Labour MP Mike Gapes said they were "racist" and appealed to "all decent British Commonwealth and EU citizens" to register to vote in May's polls.

The posters were also derided by many on social media, with many calling the stats inaccurate:

It is a costly campaign for the Eurosceptic party, using £1.5 million of funding from millionaire ex-Tory donor Paul Sykes for its biggest-ever publicity drive ahead of European Parliament elections on May 22.

The posters which warn "British workers are hit hard by unlimited foreign labour" and that 26 million unemployed people across Europe are "after" UK jobs will be displayed on hundreds of billboards across the country.

75% of British laws are made in Brussels, says another poster. Another claims UK taxpayers fund the "celebrity lifestyle" of EU bureaucrats.

Farage said those who compared the posters to those of the BNP were wrong.

"These posters are a hard-hitting reflection of reality as it is experienced by millions of British people struggling to earn a living outside the Westminster bubble," he said.

"Are we going to ruffle a few feathers among the chattering classes?
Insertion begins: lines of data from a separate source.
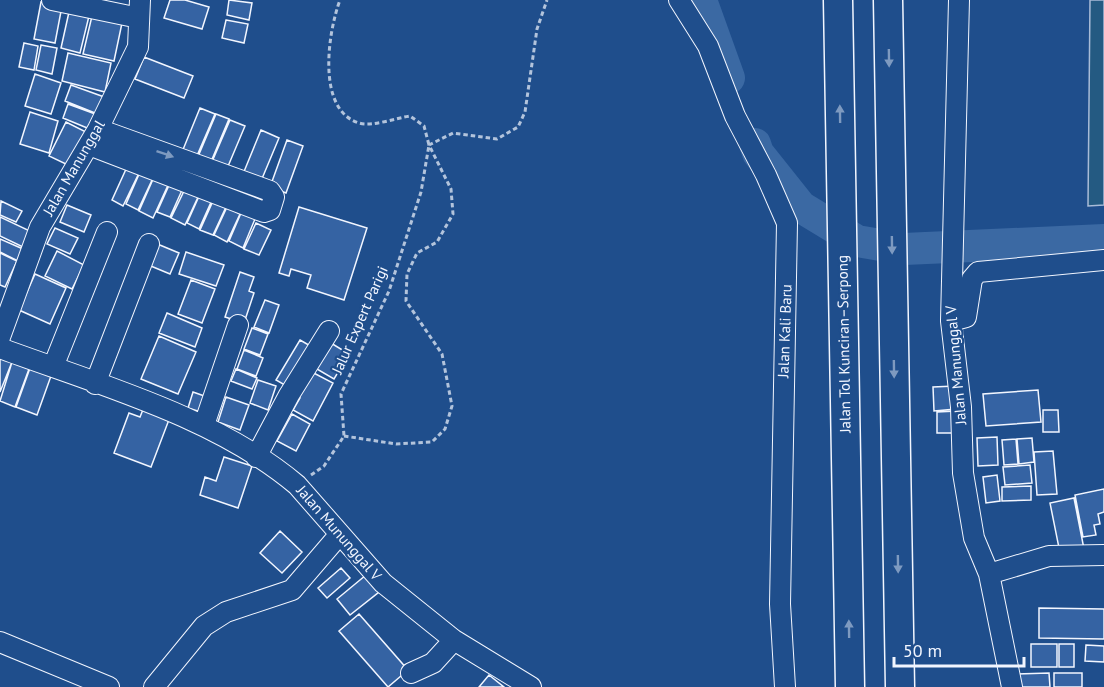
<svg xmlns="http://www.w3.org/2000/svg" width="1104" height="687" viewBox="0 0 1104 687" font-family="'PT Sans',sans-serif">
	<rect width="100%" height="100%" fill="#1f4e8c"/>
	<path fill="#245a82" stroke="#a8bbd7" stroke-width="1.5" d="M1090 0H1104V205L1088 206Z"/>
	<g fill="none" stroke-linecap="round" stroke-linejoin="round">
		<path stroke="#3b69a3" stroke-width="32" d="M701 0 729 78
			M755 144 758 153 801 207 857 241 904 249 1104 240"/>
	</g>
	<path fill="#3563a3" stroke="#f2f6ff" stroke-width="1.5" d="M170 0H185L209 7 202 29 164 18Z
		M229 0 252 3 249 20 227 15Z
		M41 2 62 6 55 43 34 39Z
		M69 12 89 16 80 53 61 48Z
		M92 16 122 23 114 61 83 54Z
		M226 20 248 24 244 43 222 38Z
		M24 43 38 46 34 70 19 67Z
		M41 45 57 48 52 74 36 70Z
		M68 53 111 63 105 92 62 81Z
		M144 57 193 76 184 98 135 79Z
		M35 74 61 83 51 114 25 106Z
		M71 85 107 98 100 115 65 101Z
		M68 104 98 115 92 130 63 118Z
		M200 108 215 114 196 158 182 152Z
		M30 112 58 121 49 153 20 144Z
		M216 114 229 119 210 164 197 159Z
		M230 120 245 126 226 171 211 164Z
		M66 122 86 132 70 166 49 156Z
		M261 130 279 138 261 181 243 174Z
		M287 140 303 146 286 193 270 187Z
		M127 167 139 173 123 206 112 200Z
		M140 172 153 178 138 210 126 204Z
		M154 177 169 183 153 218 139 211Z
		M170 183 183 188 170 217 157 212Z
		M185 189 199 195 185 225 171 218Z
		M200 194 212 200 199 229 187 223Z
		M1 201 22 211 16 222 0 215Z
		M213 201 226 207 213 235 200 230Z
		M67 205 91 215 84 232 60 222Z
		M227 207 240 214 227 242 214 235Z
		M299 207 367 228 344 300 307 288 311 275 291 269 289 276 279 273Z
		M241 213 255 219 243 248 229 241Z
		M0 217 32 232 25 248 0 236Z
		M256 223 271 230 259 255 244 249Z
		M55 228 78 238 70 254 47 244Z
		M0 239 23 249 18 261 0 252Z
		M155 243 179 253 170 274 146 264Z
		M57 251 84 265 72 289 45 276Z
		M186 252 224 265 216 286 179 274Z
		M0 253 17 261 5 287 0 285Z
		M240 272 254 277 249 291 254 293 244 323 225 317Z
		M35 274 66 288 50 324 19 310Z
		M191 280 215 289 202 323 178 314Z
		M265 300 279 305 269 333 254 327Z
		M167 313 202 328 195 347 159 333Z
		M252 328 268 334 260 355 244 349Z
		M159 336 196 352 178 394 141 379Z
		M300 340 314 348 290 388 276 380Z
		M326 340 349 354 334 379 310 365Z
		M244 350 263 358 256 376 237 369Z
		M0 358 12 362 0 392Z
		M12 362 29 369 15 407 0 401Z
		M30 368 51 376 37 415 16 407Z
		M236 369 257 378 252 389 231 381Z
		M308 370 333 383 313 421 293 410 300 398 294 396Z
		M258 380 276 386 268 410 250 403Z
		M955 386 956 409 934 411 933 387Z
		M1038 390 1041 422 986 426 983 394Z
		M193 392 210 398 204 413 188 408Z
		M226 397 249 405 240 430 218 422Z
		M144 407 170 417 151 467 114 453 129 413 140 417Z
		M1043 410H1058L1059 432H1043Z
		M957 411 958 433H937V412Z
		M292 414 310 424 296 451 277 441Z
		M997 437 998 465 978 466 977 438Z
		M1032 438 1034 462 1019 464 1017 439Z
		M1016 439 1018 464 1004 465 1002 440Z
		M1053 451 1057 494 1037 495 1034 452Z
		M224 457 252 466 238 508 200 495 205 477 216 481Z
		M1030 465 1032 483 1005 485 1003 467Z
		M997 475 1000 501 986 503 983 477Z
		M1031 486V500L1002 501V487Z
		M1104 489V512L1098 514 1100 524 1094 525 1096 535 1083 537 1075 495Z
		M1074 498 1084 549 1060 553 1050 503Z
		M280 531 302 552 282 573 260 553Z
		M341 568 350 578 327 598 318 588Z
		M366 575 379 592 350 615 337 599Z
		M1039 608 1104 609V639L1039 638Z
		M359 614 408 670 388 687 339 631Z
		M1031 644H1057V667H1031Z
		M1059 644H1074V667H1059Z
		M1086 645 1104 646V662L1085 661Z
		M1049 673 1050 687H1018L1017 674Z
		M1054 673H1082V687H1054Z
		M489 675 504 687H479Z"/>
	<g fill="none" stroke-linecap="round" stroke-linejoin="round">
		<g stroke="#f2f6ff" stroke-width="22">
			<path id="minor" d="M52 0 139 18
				M679 0 708 46 735 116 766 175 787 223 780 604 785 687
				M959 0 951 321 961 407 963 473 974 538 989 574 1012 687
				M89 145 264 212 270 210 274 197 270 191 98 129
				M951 321 966 317 972 279 978 272 1104 260
				M0 337 40 227 98 129 138 47 140 0
				M0 348C97 384 217 417 297 485L383 583 454 640 531 687
				M53 367 107 232
				M95 384 149 244
				M204 425 238 325
				M256 457 289 395 329 331
				M989 574 1049 556 1104 555
				M0 642 109 687
				M411 673 433 663 454 640
				M154 687 204 626 226 612 292 590 340 534"/>
		</g>
		<g stroke="#f2f6ff" stroke-width="31">
			<path id="highway" d="M838 0 850 687
				M888 0 900 687"/>
		</g>
		<path stroke="#b3c4dc" stroke-width="3" stroke-dasharray="4.5 3" stroke-linecap="butt" d="M344 436 396 444 432 442 445 429 452 406 442 354 406 301 407 274 417 253 437 242 453 214 451 189 429 145 453 133 497 139 518 127 525 112 537 29 547 0
			M311 475 324 466 344 436 341 394 389 291 421 192 429 145 424 126 410 116C396 118 372 127 359 123 316 110 328 32 340 0"/>
		<use href="#minor" stroke="#1f4e8c" stroke-width="20"/>
		<use href="#highway" stroke="#1f4e8c" stroke-width="28"/>
	</g>
	<defs><path id="oneway-solid" d="M-6-.8H1V-3.2L6.5 0L1 3.2V.8H-6Z" transform="scale(1.5)"/></defs>
	<g fill="#7e9ac0">
		<use href="#oneway-solid" transform="translate(889 58) rotate(89)"/>
		<use href="#oneway-solid" transform="translate(840 114) rotate(-91)"/>
		<use href="#oneway-solid" transform="translate(165 154) rotate(19)"/>
		<use href="#oneway-solid" transform="translate(892 245) rotate(89)"/>
		<use href="#oneway-solid" transform="translate(894 369) rotate(89)"/>
		<use href="#oneway-solid" transform="translate(898 564) rotate(89)"/>
		<use href="#oneway-solid" transform="translate(849 629) rotate(-91)"/>
	</g>
	<g text-anchor="middle" stroke-width="4.5" stroke-linejoin="round" paint-order="stroke">
		<g font-size="15" fill="#f2f6ff" stroke="#1f4e8c">
			<text transform="translate(74 168) rotate(-60)" y="5">Jalan Manunggal</text>
			<text transform="translate(360 320) rotate(-66)" y="5">Jalur Expert Parigi</text>
			<text transform="translate(785 331) rotate(-88)" y="5">Jalan Kali Baru</text>
			<text transform="translate(844 344) rotate(-91)" y="5">Jalan Tol Kunciran–Serpong</text>
			<text transform="translate(956 365) rotate(-95)" y="5">Jalan Manunggal V</text>
			<text transform="translate(339 533) rotate(49)" y="5">Jalan Mununggal V</text>
		</g>
	</g>
	<path d="M894 657v9h130v-9" fill="none" stroke="#f2f6ff" stroke-width="3"/>
	<text x="903" y="657" font-size="18" fill="#f2f6ff" stroke="#1f4e8c" stroke-width="4.5" paint-order="stroke">50 m</text>
</svg>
Yes. Are we bothered about that? Not in the slightest.

"Ukip is hugely grateful to Paul Sykes for his magnificent contribution to the great cause of restoring Britain's ability to be a self-governing nation. The political earthquake I have spoken of is on its way."

Sykes said: "I am supporting the biggest advertising campaign in Ukip's history to bring home to the British people what is at stake.

"The European elections are the most important for many years.

"We have the chance to support a party that represents a complete break with the past. The other parties, whatever their merits, are content to work within the existing Brussels straitjacket.

"They cannot do anything about immigration or British workers being undercut by cheap foreign labour and they are prisoners of the European Court of Justice and the closely-related European Court of Human Rights, which stops us deporting foreign criminals and terrorists.

"They are about to embrace new European controls over our policing and justice systems - including the European arrest warrant, they allow interference in our tax system and they subcontract more and more of our foreign and defence policies to unelected EU bureaucrats.

"An overwhelming victory for Ukip will break the political mould in the UK, forcing Labour and the Lib Dems to back a full-scale referendum and intensifying the popular pressure for that to be staged as early as general election day 2015."

The posters will be displayed in two waves over the next four weeks and be accompanied by adverts in digital media.